* **EXERCISE INSTRUCTIONS**
A – Translate this sentence from the rehab account into Spanish: "The conversation with Charlie was surprisingly calm."
B – Using the rehab account, explain in one to three sentences why Charlie herself had to want treatment.
C – Repeat the part of the rehab account between "The conversation with" and "some educational resources.", inclusive.

[TEXT PROVIDED Boundary: Start]

I was afraid that someone would call me one day to say Charlie was dead. I felt I had two choices – get her into rehab or wait for that dreadful phone call.

I found Hader Clinic Queensland on Google and spoke to Jo. She was compassionate and understood my situation. But she was very firm that nobody can force another person into rehabilitation treatment. My daughter had to want this for herself. Jo helped us find the right words to tell Charlie; “I love you, and I will support you in your recovery. But I will not support you in your addiction”.

This advice was life-changing for me and my husband. I believed supporting and loving my daughter meant I had to fund her lifestyle, accept every decision she made… and if I withdrew that support, then I was a bad mother. Hader Clinic Queensland staff educated us on how to be there for Charlie in a healthy way, with boundaries. And to this day we use the tools we learned in Hader’s counselling sessions and workshops.

The conversation with Charlie was surprisingly calm. She cried and agreed she needed help. I rang her GP who said my daughter was in the “pre-contemplation stage”. Charlie had some reservations about Hader Clinic Queensland, but I told this could be her last chance. My husband and I took out a loan for treatment. Olivia helped us to understand the intake process and access some educational resources.

Hader Clinic Queensland is a structured program – her first few days were difficult. She had a stress-induced fit, and became furious when she wasn’t allowed to call us when she had had her fit. Charlie was stood down for a week and came to Brisbane. She agreed to daily check-ins and drug tests with the staff at Head Office, then went back to complete her treatment.

A staff member who saw Charlie’s meltdown said that, underneath her rage, there was a frightened and vulnerable little girl. But since she came home from rehab, my daughter has become a woman. She was really committed to the process. During her stay, we talked on the phone, then went to visit her every week – first-day visits, then progressed to overnight leave – which she really enjoyed.

Hader Clinic Queensland is holistic. Charlie saw a psychiatrist and a counsellor, did exercise, ate nutritious food, and even massages. Physically she looks amazing now – healthy and glowing. Since leaving rehab, I’ve seen Charlie make good decisions for her wellbeing. She has firm boundaries and won’t be around drug-using friends or people who have relapsed. She did the intensive outpatient program, checking in with Hader Clinic Queensland staff for counselling and drug tests. And she still attends 12 Step Meetings. Nobody has to tell my daughter to do these things. Charlie is independently choosing a better life for herself.

[TEXT PROVIDED Boundary: End]
[DATASET RECORDS Boundary: Start]

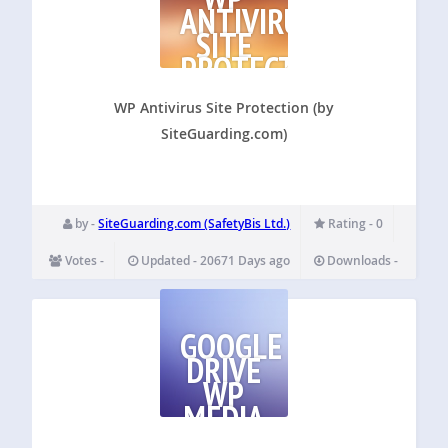
ANTIVIRUS
SITE
PROTECTION
(BY
SITEGUARDING.COM)
WP Antivirus Site Protection (by
SiteGuarding.com)
by -
SiteGuarding.com (SafetyBis Ltd.)
Rating - 0
Votes -
Updated - 20671 Days ago
Downloads -
GOOGLE
DRIVE
WP
MEDIA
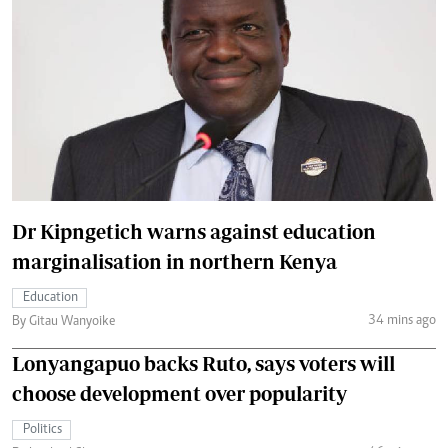
Dr Kipngetich warns against education
marginalisation in northern Kenya
Education
34 mins ago
By Gitau Wanyoike
Lonyangapuo backs Ruto, says voters will
choose development over popularity
Politics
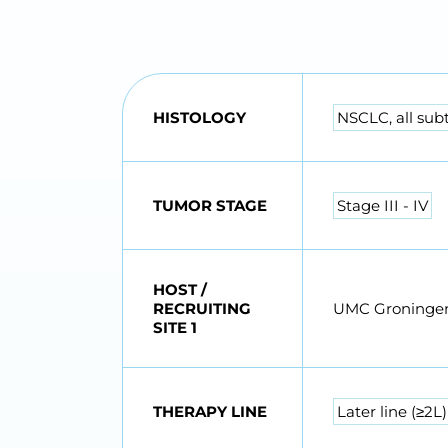
HISTOLOGY
NSCLC, all sub
TUMOR STAGE
Stage III - IV
HOST /
RECRUITING
UMC Groninge
SITE 1
THERAPY LINE
Later line (≥2L)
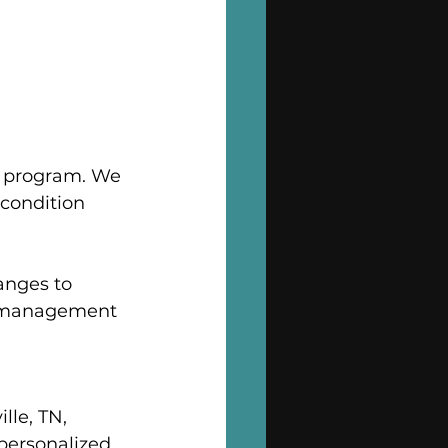
y program. We 
condition 
anges to 
ss management 
le, TN, 
 personalized 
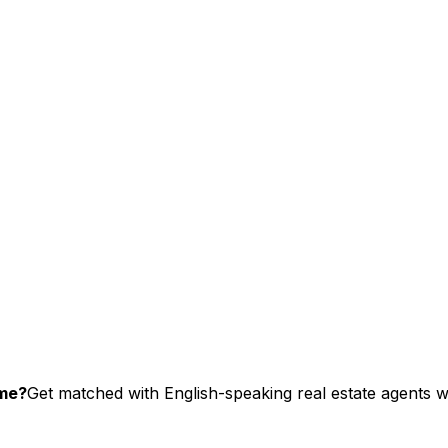
ome?
Get matched with English-speaking real estate agents wh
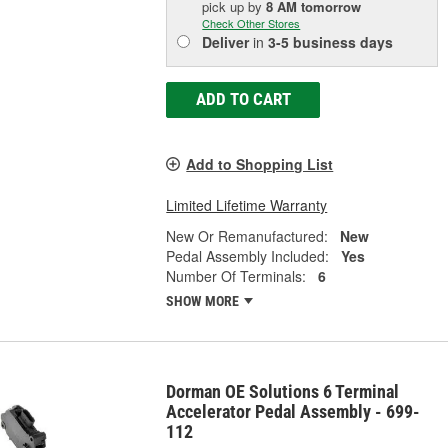
pick up
by
8 AM
tomorrow
Check Other Stores
Deliver
in
3-5 business days
ADD TO CART
Add to Shopping List
Limited Lifetime Warranty
New Or Remanufactured:
New
Pedal Assembly Included:
Yes
Number Of Terminals:
6
SHOW MORE
Dorman OE Solutions 6 Terminal
Accelerator Pedal Assembly - 699-
112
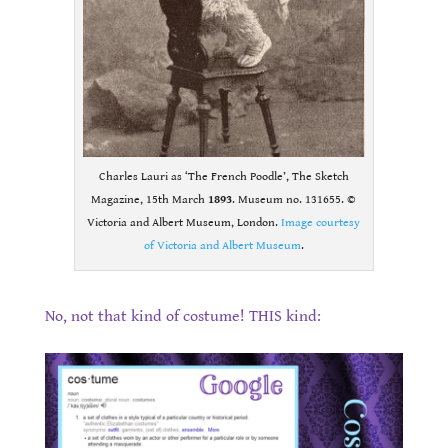
Charles Lauri as ‘The French Poodle’, The Sketch
Magazine, 15th March
1893
. Museum no. 131655. ©
Victoria and Albert Museum, London.
Image courtesy
of Victoria and Albert Museum
.
.
No, not that kind of costume! THIS kind:
.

[DATASET RECORDS Boundary: End]

* **ANSWERS PROVIDED**
A – La conversación con Charlie fue sorprendentemente tranquila.

B – Jo at Hader Clinic Queensland was firm that nobody can force another person into rehabilitation treatment. So the choice to go had to be Charlie's own.

C –
The conversation with Charlie was surprisingly calm. She cried and agreed she needed help. I rang her GP who said my daughter was in the “pre-contemplation stage”. Charlie had some reservations about Hader Clinic Queensland, but I told this could be her last chance. My husband and I took out a loan for treatment. Olivia helped us to understand the intake process and access some educational resources.